Was ist Tabellen-Partitioning und wie funktioniert es?

Die kostenpflichtige Oracle-Partitioning-Option erweitert die Enterprise-Edition-Datenbank um die deklarative Partitionierung von Daten. Damit kann man Tabellen nach verschiedenen Kriterien in mehrere Segmente aufteilen, während die Applikation – zumindest theoretisch – unverändert auf die Tabellen zugreifen kann und trotzdem Performancevorteile erzielt.

Oracle unterstützt folgende Partitionierungsarten:

  • RANGE bzw. INTERVAL Partitioning – um Daten, basierend auf Wertebereiche, zusammen zu fassen. Beispielsweise die Verkäufe basierend auf dem Datum monatsweise zu gruppieren.
  • LIST Partitioning – um Daten basierend auf bestimmten Werten zu gruppieren, beispielsweise die Kunden pro (Bundes-)Land.
  • HASH Partitioning – die Daten werden auf Grund Ihres Wertes mittels HASH Algorithmus in Partitionen verteilt, um die parallele Verarbeitung mittels DMLs zu ermöglichen/erleichtern.
  • REFERENZ Partitioning – um Daten, basierend auf der Partition der übergeordneten Tabelle, in der untergeordneten Tabelle in die gleiche Partition abzulegen. Beispiel: Bestellkopf (Range Partitioned nach Bestelldatum) und Bestellpositionen Tabellen.

Beispiel: Bestellungen

Wenn man die Tabelle Bestellungen auf der Spalte Bestelldatum mit RANGE (oder INTERVAL) Partitionierung im monatliche Partitionen verteilt, werden vor allem jene Abfragen profitieren, die das Bestelldatum in der WHERE Clause haben. In diesem Fall erkennt der CBO (Cost Based Optimizer), dass die Daten nur in einer bestimmten Partition liegen können und greift nur noch auf diese Partition der Tabelle zu.

Ein Heilmittel, oder wie man es garantiert falsch macht!

Projektbeschreibung

In dem Kundenprojekt wird ein zentraler Data Lake in einer Oracle Datenbank aufgebaut. Das Ziel ist es, dass alle Mandanten und ihre Abteilungen einfach und schnell auf relevante Daten zugreifen können. Um den Kunden zu schützen und die Komplexität zu reduzieren wurden die Beispiele vereinfacht – im Kundenprojekt sind die Herausforderungen deutlich komplexer.

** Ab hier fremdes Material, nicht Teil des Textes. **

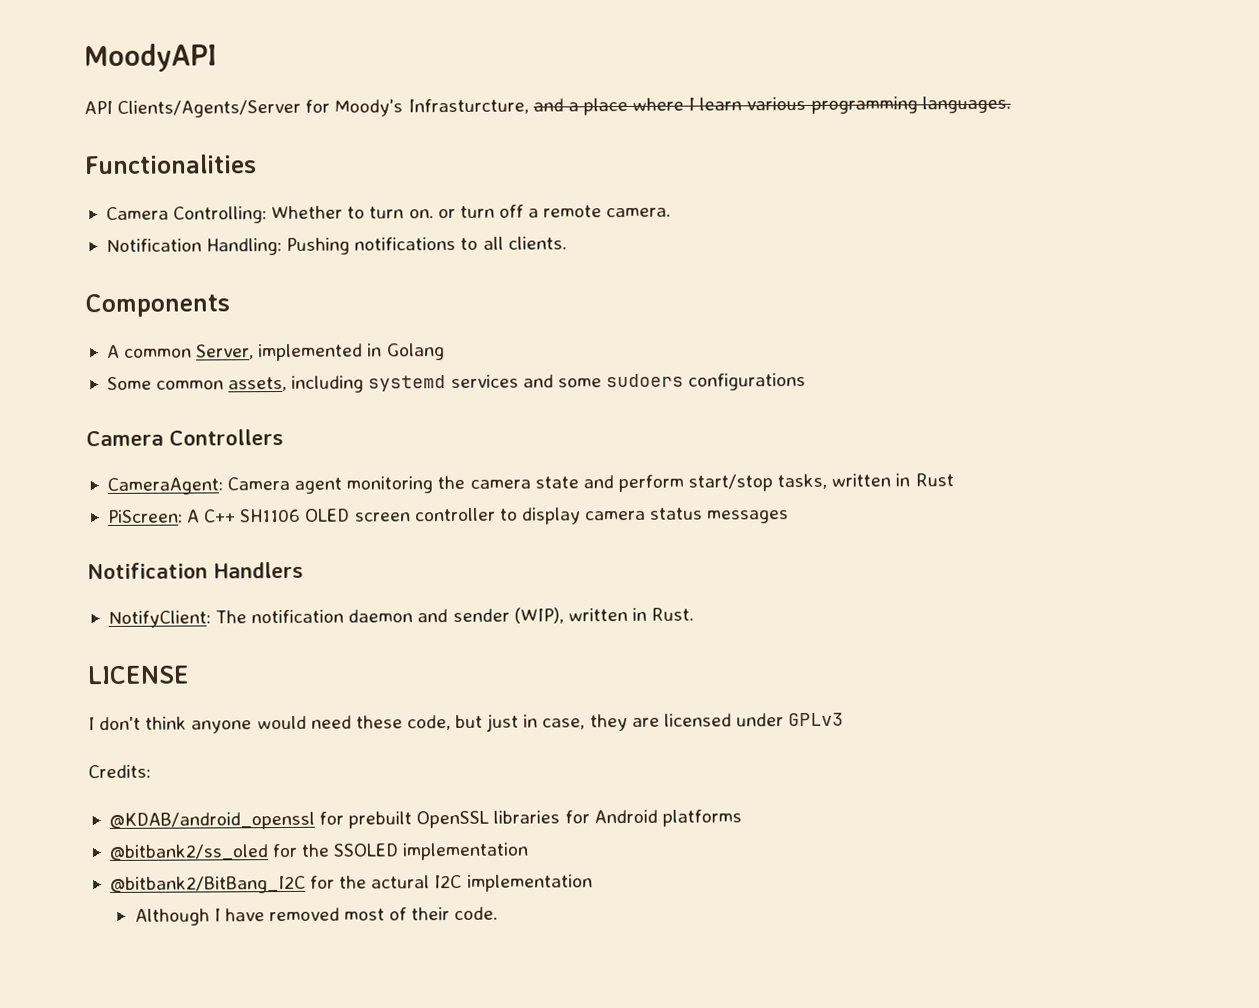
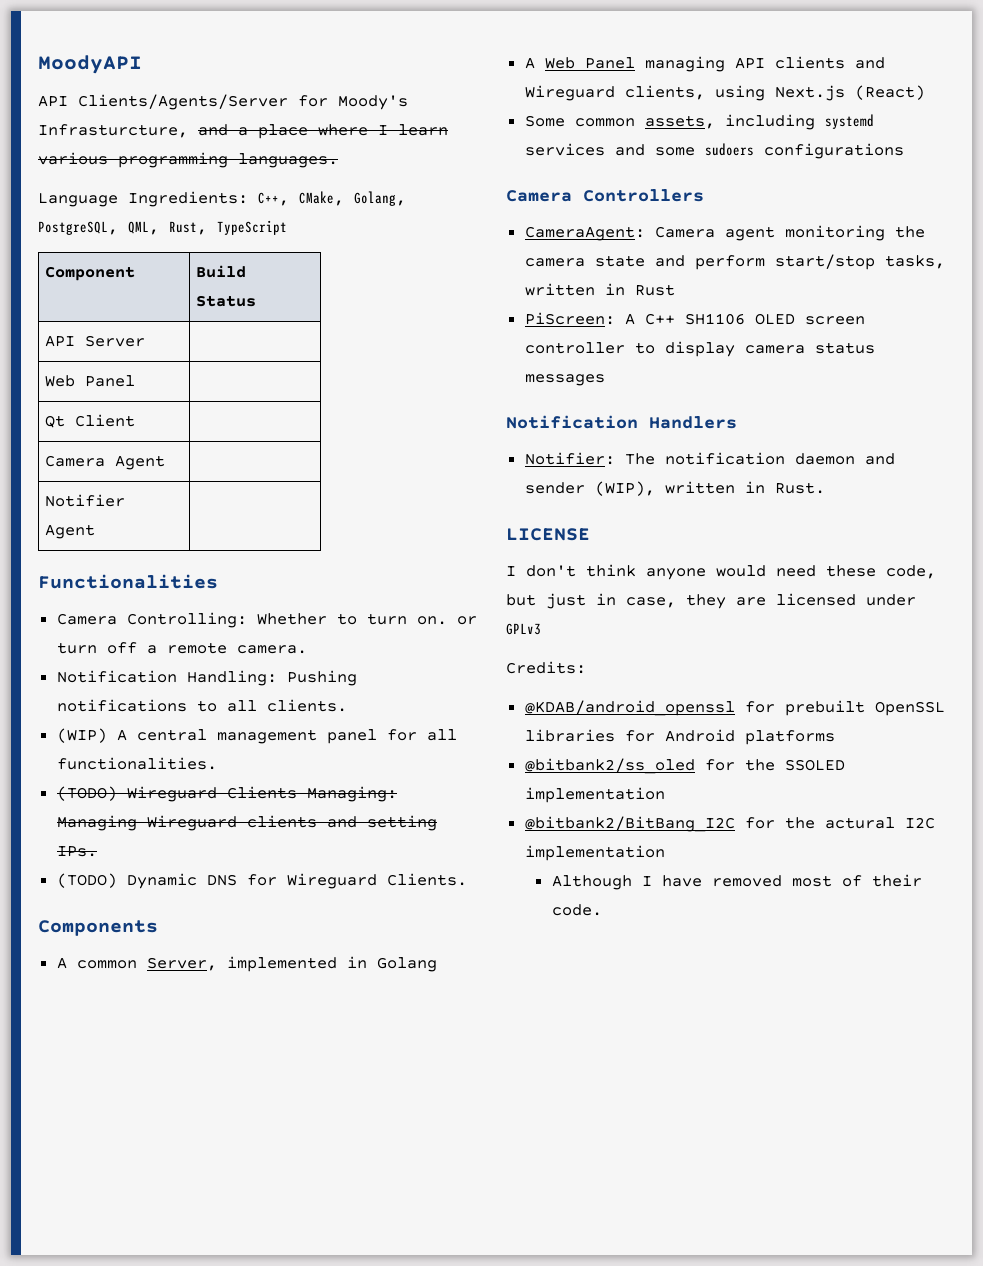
(1011, 104) none -> [38,191,406,207] [38,220,287,235] [45,266,136,281] [196,265,247,278] [196,295,257,307] [45,335,146,347] [45,375,136,387] [45,414,136,428] [45,455,166,470] [45,494,126,507] [45,524,96,539] // Language Ingredients: C++, CMake, Golang, PostgreSQL, QML, Rust, TypeScript // Component | Build Status // API Server | // Web Panel | // Qt Client | // Camera Agent | // Notifier Agent |
(567, 243) none -> [56,728,457,744] [56,757,217,770] [56,786,397,802] [56,815,437,831] [56,846,97,857] [56,873,467,889] // (WIP) A central management panel for all functionalities. // (TODO) Wireguard Clients Managing: Managing Wireguard clients and setting IPs. // (TODO) Dynamic DNS for Wireguard Clients.
(445, 352) none -> [524,56,885,72] [524,85,925,101] // A Web Panel managing API clients and Wireguard clients, using Next.js (React)
[107,610,211,629] NotifyClient: -> [524,452,615,465] Notifier:

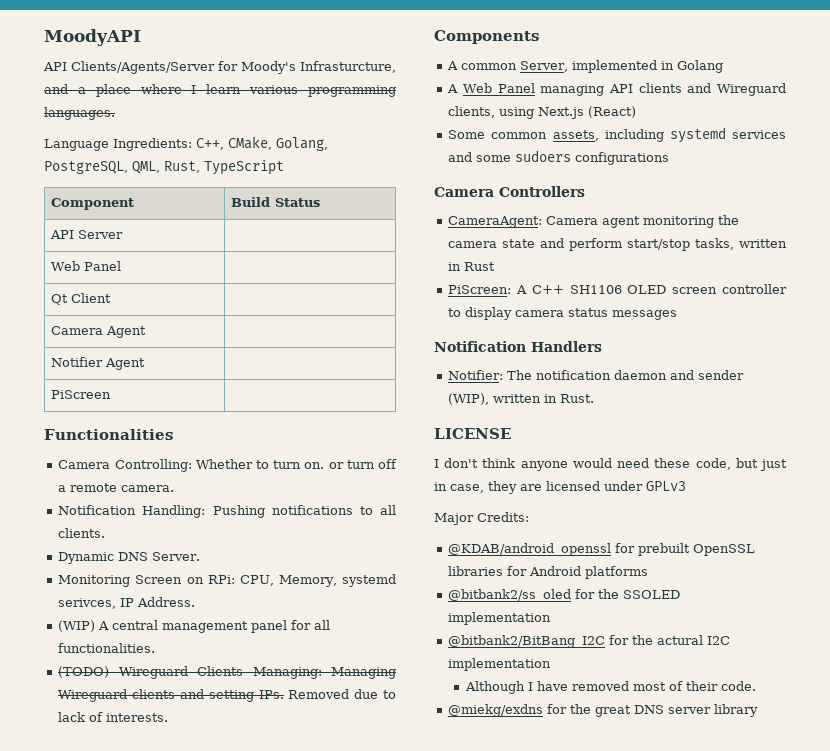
(96, 531) none -> [50,390,111,399] // PiScreen |
(347, 705) none -> [58,552,201,564] [58,574,396,587] [58,597,196,609] // Dynamic DNS Server. // Monitoring Screen on RPi: CPU, Memory, systemd serivces, IP Address.
[56,873,467,889] // (TODO) Dynamic DNS for Wireguard Clients. -> [288,689,396,699] [58,712,169,722] Removed due to lack of interests.
(541, 629) none -> [434,513,474,525] Major
(602, 910) none -> [448,704,759,717] // @miekg/exdns for the great DNS server library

Der Data Lake wird von der zentralen IT für rund 500 Mandanten betrieben, wobei jeder Mandant nur seine eigenen Daten sehen darf. In jeder Tabelle gibt es eine Spalte MANDANT und diese muss in jedem Statement in der WHERE Clause angegeben werden. Die Daten bestehen aus verschiedenen Ereignissen, die immer einem Kunden des Mandanten zugeordnet sind. Je nach Ereignis gibt es weitere Detaildaten in entsprechenden Tabellen, die Ihrerseits wieder weitere Detail-Tabellen besitzen können. Beschränken wir uns auf folgende Tabellen:

EREIGNIS mit Spalten für:

  • MANDANT … Mandantennummer
  • GUID … Primary Key: Generierte Unique ID, damit jeder Datensatz garantiert eindeutig ist
  • EreignisDatum … Wann wurde das Ereignis erfasst (entspricht dem Erstellen des Datensatzes)
  • Wirkungsdatum … Ab wann ist das Ereignis wirksam (das kann sowohl vor als auch nach dem EreignisDatum liegen)
  • EreignisType … Art des Ereignisses
  • weiter Spalten mit Informationen zum EREIGNIS

Partitionierung der Tabelle mit LIST-Partitioning für JEDEN Werktag (Ein Werktag = Eine Partition) auf der Spalte EreignisDatum.

Das EreignisDatum kann das Bestelldatum sein und das Wirkungsdatum das Rechnungsdatum. Bei Gutschriften ist das EreignisDatum der Zeitpunkt der Gutschrift, diese kann auch rückwirkend erfolgen. Bei einem Gutschein ist das EreignisDatum der Tag des Ausstellens des Gutscheins und das Wirkungsdatum der Zeitpunkt des Einlösens.

KUNDE mit Spalten für:

  • MANDANT
  • GUID
  • Kundennummer
  • Kundentype
  • weiter Spalten mit Informationen zum KUNDEN

Partitionierung der Tabelle mit LIST-Partition auf Kundentype.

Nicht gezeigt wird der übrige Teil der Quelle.